The Reform Index is +1.3 points for the period from February 28 to March 27, 2022*, with values ranging from -5.0 to +5.0. In the previous round, the index was +0.7 points.
At the start of the full-scale war on February 24, 2022, the structure of the Index was changed: we changed the frequency of the Index releases from bi-weekly to quad-weekly. In August 2023, we conducted an audit, during which we decided to return to the previous period, in connection with which issues #181-187 were retrospectively recalculated and divided into two-week periods (the table with the results of the recalculation is provided here). So, events that appeared after February 27, 2022 were moved to biweekly issues that correspond to the date of their approval. Due to this, the numbering of issues from 181 to 210 also changed.
For the four weeks, we spotted ten regulations likely to be game-changers in the country, but only one law scored +2.0 points, namely the law on changes in courts’ jurisdiction’
The law on changes in courts’ jurisdiction: +2.0 points
Law 2112-IX of March 3, 2022, is called for to ensure full functioning of the judiciary in emergencies (martial law, natural disasters, counter-terrorism measures, and other situations) where the court cannot administer justice at its location.
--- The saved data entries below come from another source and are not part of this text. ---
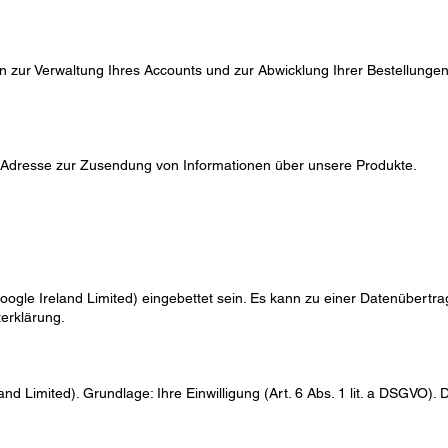
 zur Verwaltung Ihres Accounts und zur Abwicklung Ihrer Bestellungen. 
-Adresse zur Zusendung von Informationen über unsere Produkte.
gle Ireland Limited) eingebettet sein. Es kann zu einer Datenübertrag
erklärung
.
d Limited). Grundlage: Ihre Einwilligung (Art. 6 Abs. 1 lit. a DSGVO). D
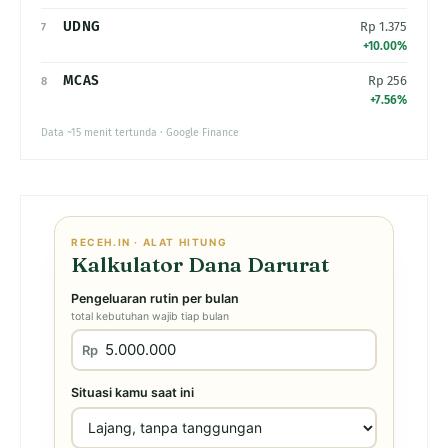
UDNG
Rp 1.375
7
+10.00%
MCAS
Rp 256
8
+7.56%
Data ~15 menit tertunda · Google Finance
RECEH.IN · ALAT HITUNG
Kalkulator Dana Darurat
Pengeluaran rutin per bulan
total kebutuhan wajib tiap bulan
Rp
Situasi kamu saat ini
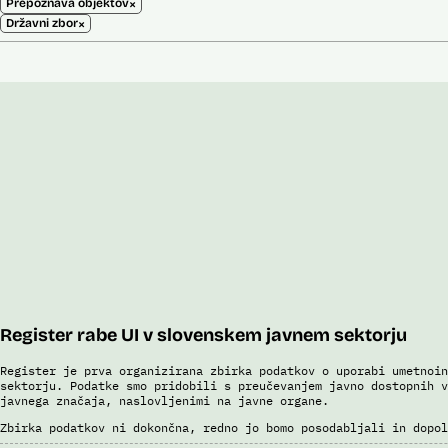
×
Prepoznava objektov
×
Državni zbor
Register rabe UI v slovenskem javnem sektorju
Register je prva organizirana zbirka podatkov o uporabi umetnoin
sektorju. Podatke smo pridobili s preučevanjem javno dostopnih v
javnega značaja, naslovljenimi na javne organe.
Zbirka podatkov ni dokončna, redno jo bomo posodabljali in dopol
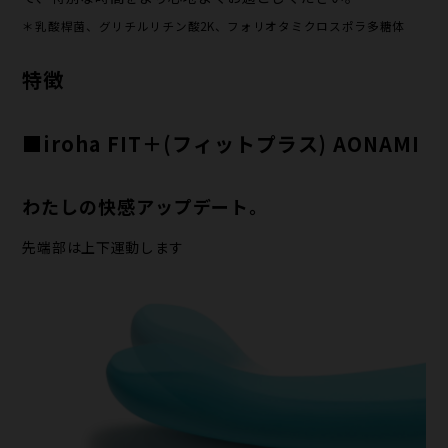
＊乳酸桿菌、グリチルリチン酸2K、フォリオタミクロスポラ多糖体
特徴
■iroha FIT＋(フィットプラス) AONAMI
わたしの快感アップデート。
先端部は上下運動します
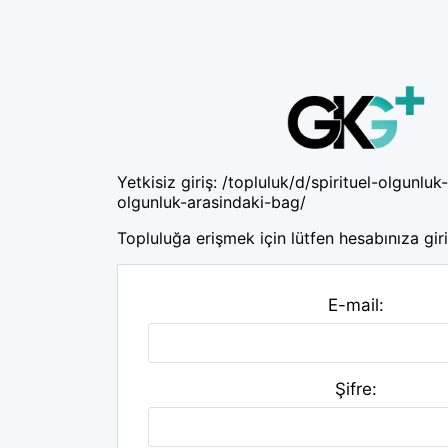
Yetkisiz giriş:
/topluluk/d/spirituel-olgunluk
olgunluk-arasindaki-bag/
Topluluğa erişmek için lütfen hesabınıza giri
E-mail:
Şifre:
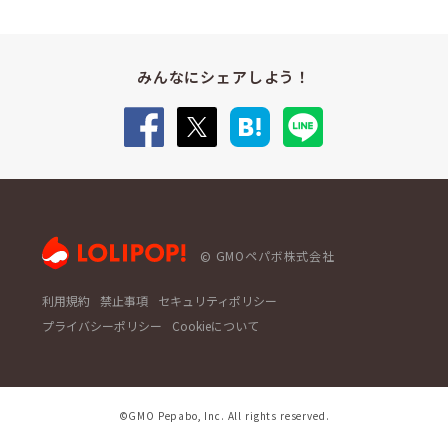
みんなにシェアしよう！
GMOペパボ株式会社
利用規約
禁止事項
セキュリティポリシー
プライバシーポリシー
Cookieについて
©GMO Pepabo, Inc. All rights reserved.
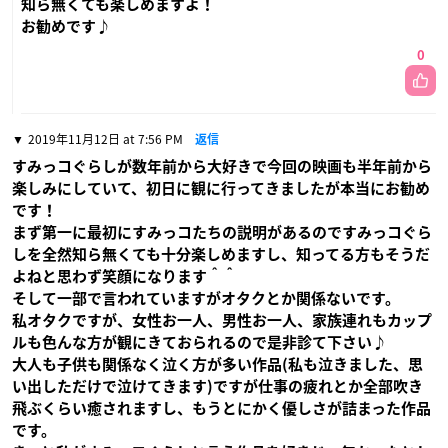
知ら無くても楽しめますよ！
お勧めです♪
0
2019年11月12日 at 7:56 PM
返信
すみっコぐらしが数年前から大好きで今回の映画も半年前から
楽しみにしていて、初日に観に行ってきましたが本当にお勧め
です！
まず第一に最初にすみっコたちの説明があるのですみっコぐら
しを全然知ら無くても十分楽しめますし、知ってる方もそうだ
よねと思わず笑顔になります＾＾
そして一部で言われていますがオタクとか関係ないです。
私オタクですが、女性お一人、男性お一人、家族連れもカップ
ルも色んな方が観にきておられるので是非診て下さい♪
大人も子供も関係なく泣く方が多い作品(私も泣きました、思
い出しただけで泣けてきます)ですが仕事の疲れとか全部吹き
飛ぶくらい癒されますし、もうとにかく優しさが詰まった作品
です。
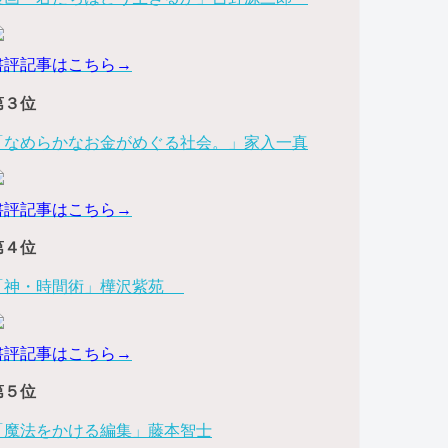
書評記事はこちら→
第３位
「なめらかなお金がめぐる社会。」家入一真
書評記事はこちら→
第４位
「神・時間術」樺沢紫苑
書評記事はこちら→
第５位
「魔法をかける編集」藤本智士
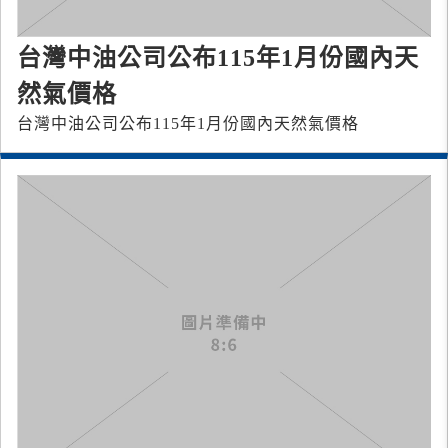
台灣中油公司公布115年1月份國內天
然氣價格
台灣中油公司公布115年1月份國內天然氣價格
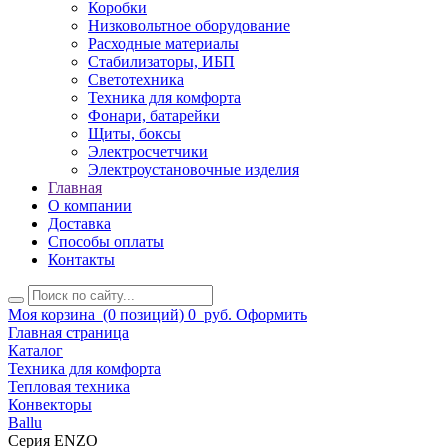
Коробки
Низковольтное оборудование
Расходные материалы
Стабилизаторы, ИБП
Светотехника
Техника для комфорта
Фонари, батарейки
Щиты, боксы
Электросчетчики
Электроустановочные изделия
Главная
О компании
Доставка
Способы оплаты
Контакты
Моя корзина
(0 позиций)
0
руб.
Оформить
Главная страница
Каталог
Техника для комфорта
Тепловая техника
Конвекторы
Ballu
Серия ENZO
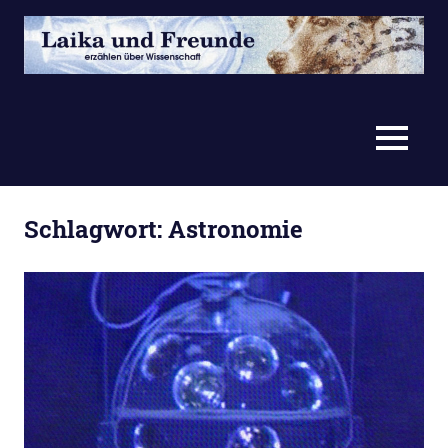
Zum
Inhalt
springen
erzählen
Laika
über
Wissenschaft
und
MENÜ
Freunde
Schlagwort:
Astronomie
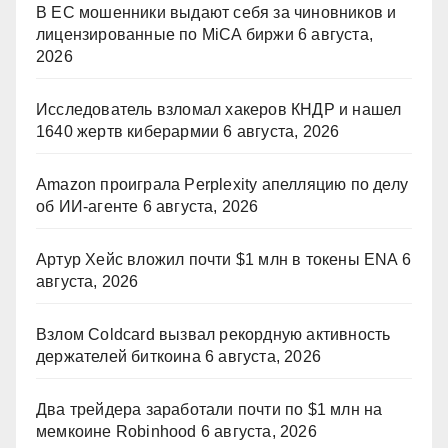
В ЕС мошенники выдают себя за чиновников и
лицензированные по MiCA биржи
6 августа,
2026
Исследователь взломал хакеров КНДР и нашел
1640 жертв киберармии
6 августа, 2026
Amazon проиграла Perplexity апелляцию по делу
об ИИ-агенте
6 августа, 2026
Артур Хейс вложил почти $1 млн в токены ENA
6
августа, 2026
Взлом Coldcard вызвал рекордную активность
держателей биткоина
6 августа, 2026
Два трейдера заработали почти по $1 млн на
мемкоине Robinhood
6 августа, 2026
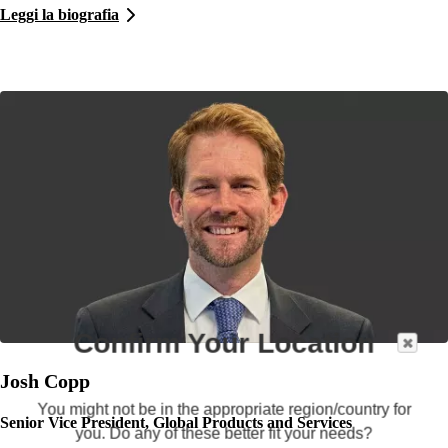
Leggi la biografia
Confirm Your Location
Josh Copp
You might not be in the appropriate region/country for
Senior Vice President, Global Products and Services
you. Do any of these better fit your needs?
This being the case, all cases pending before a court can be transferred to the nearest court or another designated court at the request of the head of the Supreme Court and by a High Council of Justice decision.
Information about the Reforms Index project, the list of Index experts and the database of the regulations assessed are available here.
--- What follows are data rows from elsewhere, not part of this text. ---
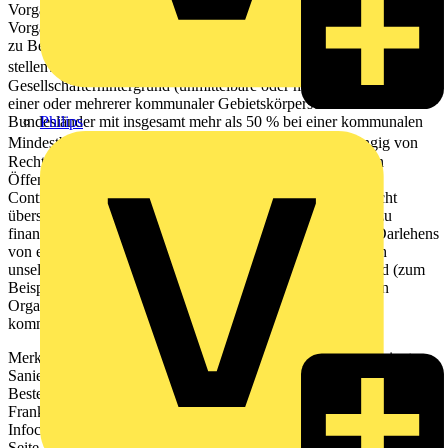
Vorgaben. Detaillierte Informationen zu den beihilferechtlichen
Vorgaben für den Antragsteller enthält das "Allgemeine Merkblatt
zu Beihilfen" (Bestellnummer 600 000 0065). Wer kann Anträge
stellen?  Unternehmen mit mehrheitlich kommunalem
Gesellschafterhintergrund (unmittelbare oder mittelbare Beteiligung
einer oder mehrerer kommunaler Gebietskörperschaften oder
Philips
Bundesländer mit insgesamt mehr als 50 % bei einer kommunalen
Mindestbeteiligung von 25 %).  Unternehmen (unabhängig von
Rechtsform und Beteiligungsverhältnissen) im Rahmen von
Öffentlich-Privaten Partnerschaften (ÖPP-Modelle, z. B.
Contracting), deren Gruppenumsatz 500 Millionen Euro nicht
überschreitet. Voraussetzung ist, dass die mit KfW-Mitteln zu
finanzierenden Investitionsgüter für die Laufzeit des KfW-Darlehens
von einer kommunalen Gebietskörperschaft, einem rechtlich
unselbständigen Eigenbetrieb bzw. einem Gemeindeverband (zum
Beispiel kommunaler Zweckverband), einer gemeinnützigen
Organisation oder einem Unternehmen mit mehrheitlich
kommunalem Gesellschafterhintergrund genutzt werden.
Merkblatt Kommunale und soziale Infrastruktur Energieeffizient
Sanieren- Kommunale Unternehmen Stand : 09/2012 •
Bestellnummer: 600 000 2422 KfW • Palmengartenstr. 5-9 • 60325
Frankfurt • Tel.: 069 7431-0 • Fax: 069 7431-2944 • www.kfw.de
Infocenter • Tel.: 0800 5399002 (kostenfrei) • Fax: 069 7431-9500
Seite 2 Zur Ermittlung des Gruppenumsatzes werden der Umsatz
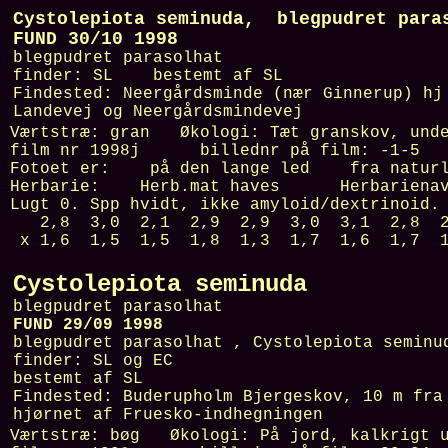
Cystolepiota seminuda, blegpudret par
FUND 30/10 1998
blegpudret parasolhat
finder:
SL
bestemt af
SL
Findested:
Neergårdsminde (nær Ginnerup) hj
Landevej og Neergårdsmindevej
Værtstræ:
gran
Økologi:
Tæt granskov, und
film nr
1998j
billednr på film:
-1-5
Fo
Fotoet er: på den lange led fra natur
Herbarie:
Herb.mat haves Herbariena
Lugt 0. Spp hvidt, ikke amyloid/dextrinoid.
2,8 3,0 2,1 2,9 2,9 3,0 3,1 2,8 2,5
x 1,6 1,5 1,5 1,8 1,3 1,7 1,6 1,7 1,
Cystolepiota seminuda
blegpudret parasolhat
FUND 29/09 1998
blegpudret parasolhat , Cystolepiota seminu
finder:
SL og EC
bestemt af
SL
Findested:
Buderupholm Bjergeskov, 10 m fra
hjørnet af Fruesko-indhegningen
Værtstræ:
bøg
Økologi:
På jord, kalkrigt 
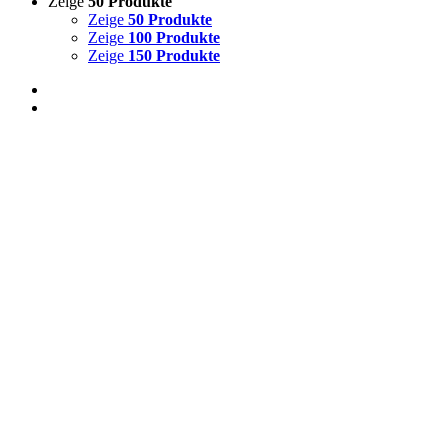
Zeige
50 Produkte
Zeige
50 Produkte
Zeige
100 Produkte
Zeige
150 Produkte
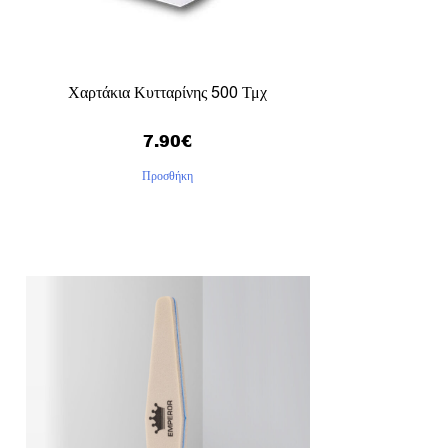
Χαρτάκια Κυτταρίνης 500 Τμχ
7.90
€
Προσθήκη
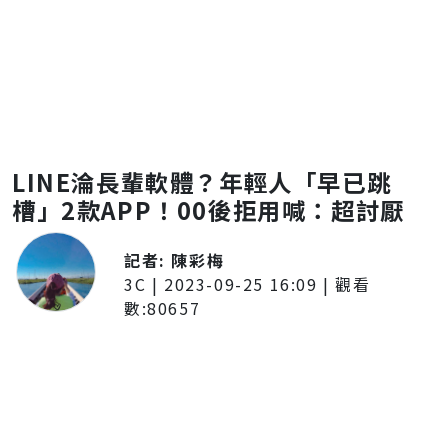
LINE淪長輩軟體？年輕人「早已跳
槽」2款APP！00後拒用喊：超討厭
記者:
陳彩梅
3C
|
2023-09-25 16:09
| 觀看
數:
80657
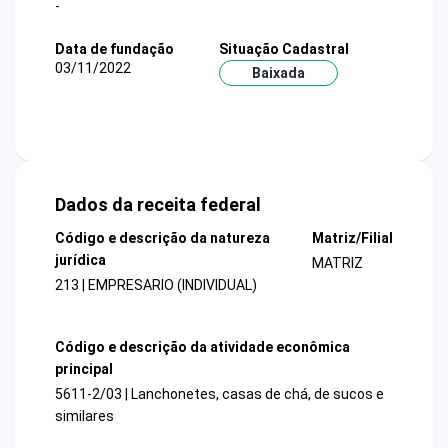
-
Data de fundação
Situação Cadastral
03/11/2022
Baixada
Dados da receita federal
Código e descrição da natureza
Matriz/Filial
jurídica
MATRIZ
213 | EMPRESARIO (INDIVIDUAL)
Código e descrição da atividade econômica
principal
5611-2/03 | Lanchonetes, casas de chá, de sucos e
similares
Law on Virtual Assets: +1.3 points
According to this year’s report by the World Economic Forum, there are currently over 18,142 cryptocurrencies and 460 crypto exchanges. The market cap of cryptocurrencies amounts to $1.7 trillion. This creates the need to regulate virtual asset transactions to ensure macroeconomic stability. Many countries are already implementing such regulations. This year, the turn came to Ukraine.
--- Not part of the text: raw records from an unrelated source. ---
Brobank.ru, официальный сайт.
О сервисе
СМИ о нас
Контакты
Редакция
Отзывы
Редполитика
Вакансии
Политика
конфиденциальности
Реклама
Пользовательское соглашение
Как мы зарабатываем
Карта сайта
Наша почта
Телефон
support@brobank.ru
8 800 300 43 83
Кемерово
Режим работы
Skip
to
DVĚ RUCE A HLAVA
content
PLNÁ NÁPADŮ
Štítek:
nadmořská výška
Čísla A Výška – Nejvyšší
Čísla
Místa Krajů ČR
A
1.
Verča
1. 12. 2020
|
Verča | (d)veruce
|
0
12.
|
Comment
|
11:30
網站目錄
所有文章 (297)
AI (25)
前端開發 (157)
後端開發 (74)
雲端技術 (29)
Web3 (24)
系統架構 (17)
In March, the President signed law 2074 of February 17, 2022, on virtual assets, defining the concept of “virtual assets” and transferring to the National Securities and Stock Market Commission (NSSMC) and the National Bank of Ukraine (NBU) the supervision of the virtual asset market. As of now, crypto exchanges are officially allowed to operate in Ukraine, and banks can open accounts for crypto companies. Permits to provide virtual asset services will be issued by the NSSMC, which will supervise and conduct financial monitoring for this sphere. The new law is expected to identify and isolate assets linked to money laundering and terrorist financing and clear the virtual asset market of unscrupulous users.
Another positive aspect of the new law is the legal protection of market participants. For instance, regulatory changes will make it possible to block suspicious transactions and return stolen virtual assets to their owners.
The law will take effect after the entry into force of the law of Ukraine on amendments to the Tax Code of Ukraine regarding taxes on virtual asset transactions, which has not yet been voted on in the Verkhovna Rada.
Procedure for declaring and registering a place of residence: +1.3 points
Resolution No.265 of February 7, 2022, significantly simplifies the registration/declaration of the place of residence. Ukrainians using the Diia app and having a qualified electronic signature (QES) can declare their place of residence in the Diia. However, it is only possible to register one’s place of residence (stay) by visiting the registration authority (Administrative Service Center) in person at the place of residence.
If a person has two or more permanent places of residence, he/she has the discretion to declare only one of them. Official mail will be sent to this address.
The new procedure eliminates the need to specify someone’s residence registration in their paper passport.
It should be noted that, as of January 20, 2022, procedure No.1450 of December 29, 2021, for establishing a ban or restriction on choosing the place of residence in areas under martial law approved by the Cabinet of Ministers, is in effect. The Military Command, together with military administrations (if available), decides independently or with the involvement of executive bodies and local governments on introducing such a ban or restriction on choosing the place of stay/residence for persons, which is immediately brought to the attention of the population through the media.
Reform Index from VoxUkraine aims to provide a comprehensive assessment of reform efforts by Ukraine’s authorities. The Index is based on expert assessments of changes in the regulatory environment in five areas: Governance, Public Finance, Monetary system, Business Environment, Energy.